A large part of our community is still ignorant towards racial discrimination. Of course, I believe most of the time people just don’t think twice about the things they do, like how they walk across the street when they see a construction worker who is dark skinned, or they don’t realise that their standard of beauty generally revolves around eurocentric features. Yes, I could tell you that it’s just built into the culture of the world and that reversing this would take a long time, but people have been saying this for years now. Do you want to be the person who subconsciously judges people based on their race? If not, then start making conscious efforts to change your mindset, because things will never change if we just keep talking.
When I was that 8 year old girl that moved from India to Singapore, I was not prepared for what was to come. I had travelled in the past and went to an international school back home, so it wasn’t like I had never been exposed to so many different kinds of people. If anything I found it fascinating. But, the day I walked into the classroom to start my first day at school, all eyes were on me. I stood up in front of a very diverse class and introduced myself, not knowing what to expect. The footsteps I took into that classroom that day seemed to tighten friend groups and the only person left was another brown kid who didn’t make it into a friend group either, the other brown kid who wasn’t given a chance. It took me months to prove myself to them, and even longer to feel like I belonged, regardless of where I came from.

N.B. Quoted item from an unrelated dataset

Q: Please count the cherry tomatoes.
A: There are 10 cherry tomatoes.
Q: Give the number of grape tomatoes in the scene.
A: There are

According to the Harvard T.H Chan website, children of colour face a substantial amount of racial stereotyping from the white adults who work with them. The study talks about what stereotypes the white adults hold about the children that they work with. Would any parent feel safe if they left their child with a person who did not like something about their kid based on their skin? No they wouldn’t, because a child should never have to be insecure about something they had no control over, and should not be judged because of it. The amount of melanin in someone’s skin should never be the talking point of their character, and we should stop looking to their race to judge them.